GETTING INTO INVESTING

Carson’s story of transition from Chinese self storage entrepreneur to his first early short selling campaigns on Chinese frauds is well known so we only touched on this briefly. But he believes that he has a psychological bent towards shorting and that there is a major difference between his work and fundamental short selling. His work is factual rather than opinion and fundamental shorts, whether they are melting ice cubes, exposure to competition, or new product failures and similar, cannot be proved right in the present. His shorts don’t need to wait for the future to unfold which is a critical difference.
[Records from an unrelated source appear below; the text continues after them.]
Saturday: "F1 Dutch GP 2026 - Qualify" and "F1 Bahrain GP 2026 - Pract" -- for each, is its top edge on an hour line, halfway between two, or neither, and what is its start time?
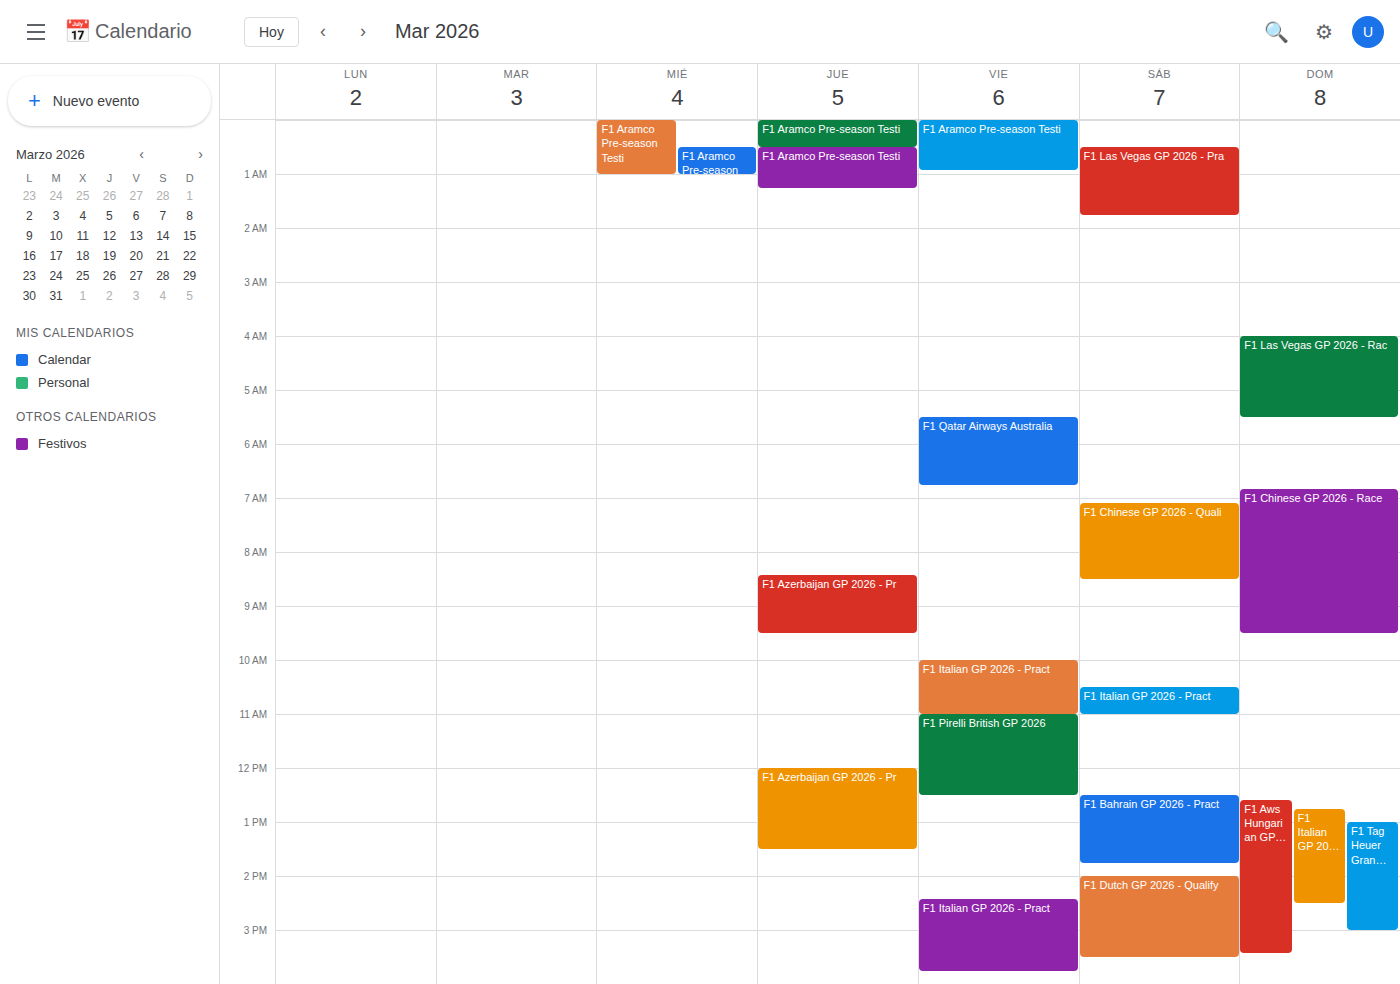
"F1 Dutch GP 2026 - Qualify": 2:00 PM, exactly on the 2 PM line. "F1 Bahrain GP 2026 - Pract": 12:30 PM, halfway between the 12 PM and 1 PM lines.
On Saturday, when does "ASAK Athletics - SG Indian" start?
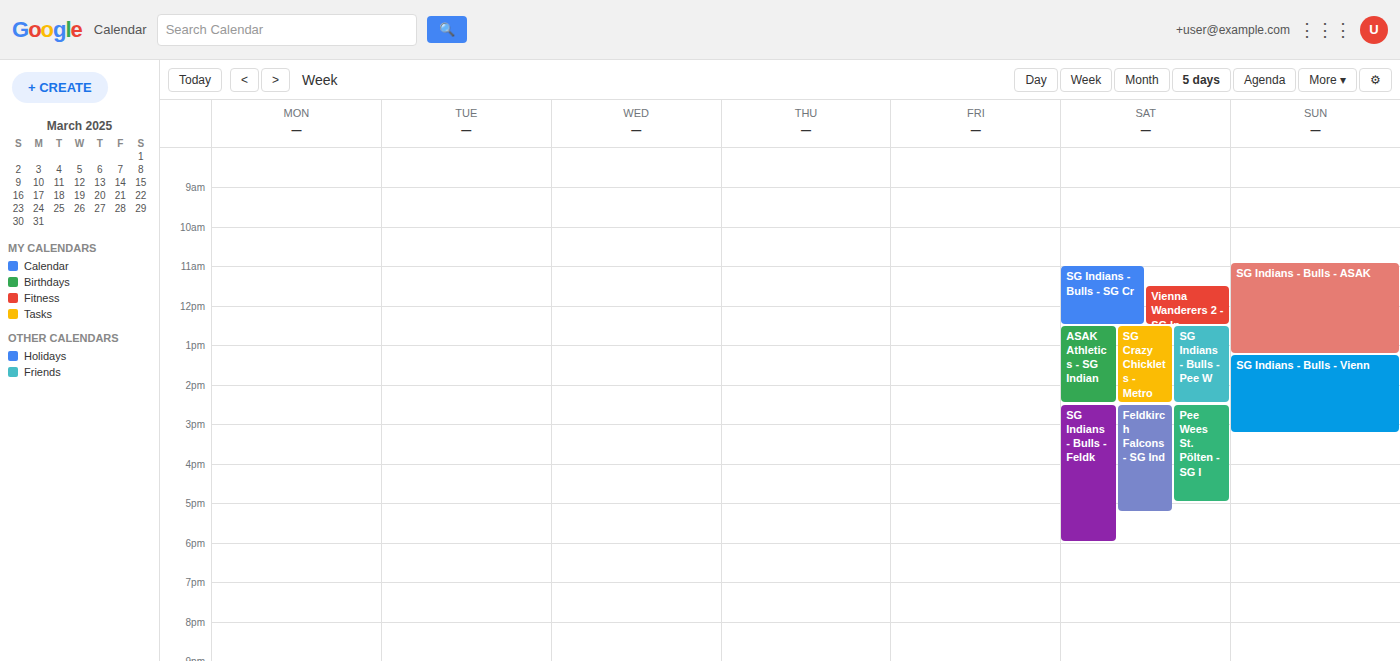
12:30 PM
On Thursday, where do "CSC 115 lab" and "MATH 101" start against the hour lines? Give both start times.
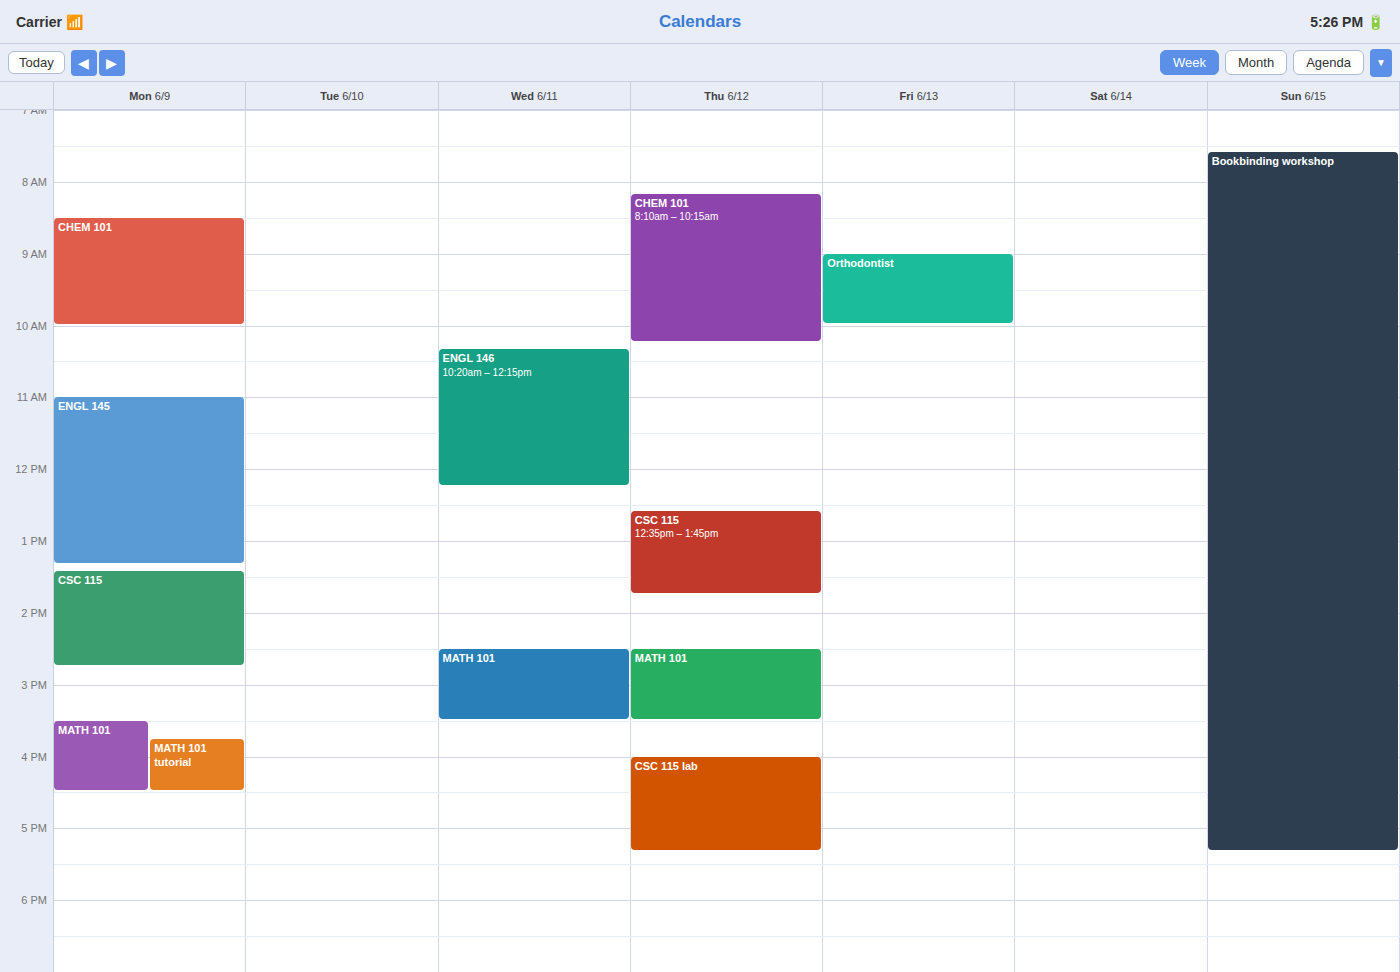
"CSC 115 lab": 4:00 PM, exactly on the 4 PM line. "MATH 101": 2:30 PM, halfway between the 2 PM and 3 PM lines.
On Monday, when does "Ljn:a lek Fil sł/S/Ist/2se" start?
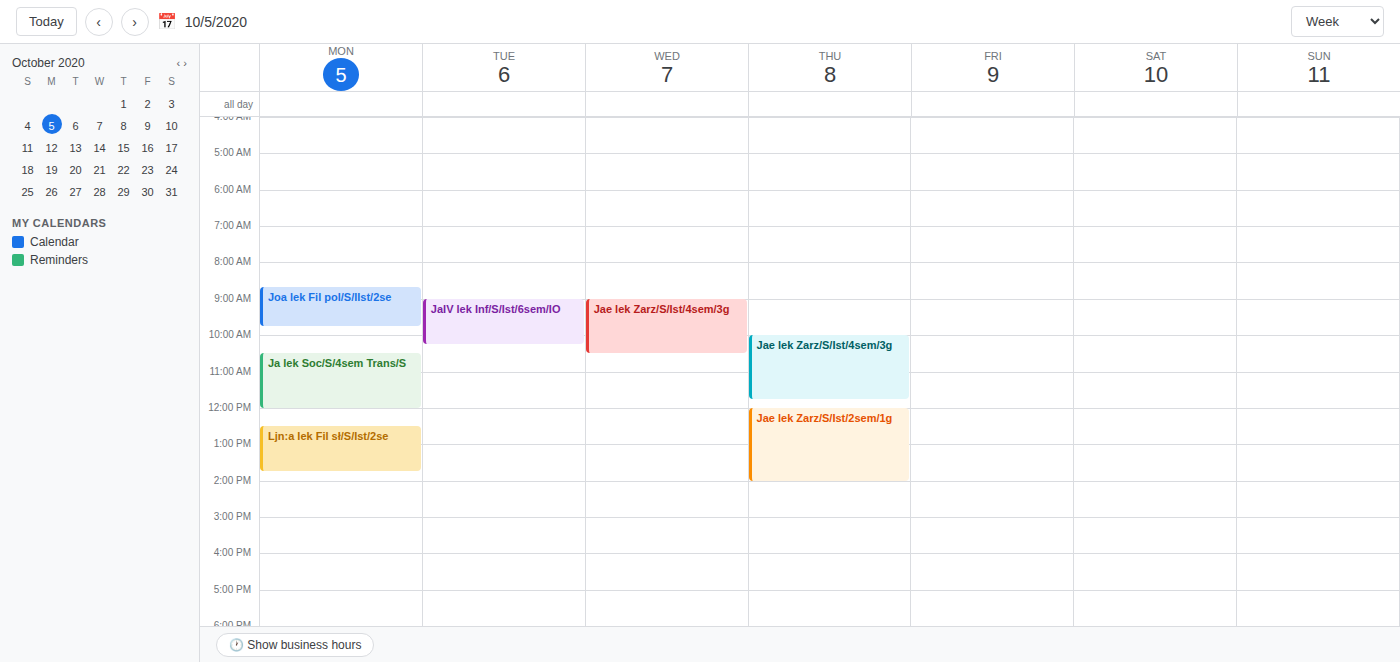
12:30 PM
THE BUSINESS OF SHORT SELLING

The economics of a short selling shop don’t quite have the attractions of a long only firm in a bull market. You don’t get the natural growth in AUM and revenues, but it’s worse. Carson laughs that in the last couple of years, people who were prepared to dive of the high board blind were being rewarded – investors were being paid for risk. Whereas in his business it costs $0.5m to get rid of a harassing lawsuit. And his firm, Muddy Waters, only has capacity for 4-5 big campaigns a year.

SPOTTING FRAUDS

Muddy Waters doesn’t use screens to find short candidates – there are too many false positives and false negatives. Rather their process is much more qualitative. Carson pays particular attention to stocks on a tear, to highly promotional management, to CEOs promising the moon. They like companies which are indebted and resort to trickery to preserve covenants. They will read call transcripts for several years to detect broken promises, management prone to using buzzwords, executives who don’t answer questions.

ABOUT Carson Block

Carson Block is the founder of Muddy Waters Research. He grew up in New Jersey, has an undergraduate degree from the University of Southern California and a J.D. degree from Chicago-Kent College of Law. He started work for his father as a stockbroker, before going to law school, moving to Shanghai to practise law, and then setting up a self-storage business in China in 2007. His first major short selling campaign was Orient Paper and he then launched activist short selling, highlighting Sino Forest in a report. Block is best known for exposing fraudulent accounting practices in publicly traded Chinese companies and in 2011, he was ranked as a 50 Most Influential Thinker by Bloomberg Markets.

carson pic from delivering alpha

Source: Delivering Alpha

BOOK RECOMMENDATIONS

Carson recommended three books, all related to fraud or company failures. He recommends investors study these to learn more about incentives and disincentives and what these can lead to.

When Genius Failed: The Rise and Fall of Long Term Capital Management Paperback by Roger Lowenstein

This is a book by an investigative journalist. Fatal Risk: A Cautionary Tale of AIG′s Corporate Suicide Hardcover by Roddy Boyd 

The third book is about corporate hubris. Crash of the Titans: Greed, Hubris, the Fall of Merrill Lynch, and the Near-Collapse of Bank of America by Greg Farrell

HOW STEVE KNOWS THE GUESTS

Steve was one of the first guests on Zer0es TV, Carson’s TV channel, and he subsequently had a call with Carson and his number 2, Freddy Brick. Steve and Freddy subsequently met up in London and after Greensill collapsed, Freddy interviewed Steve about how he had spotted the early signals. When he launched the podcast, Steve decided to make short sellers one of the themes and the podcast has so far featured Dan McCrum and Carson Block with others in the wings.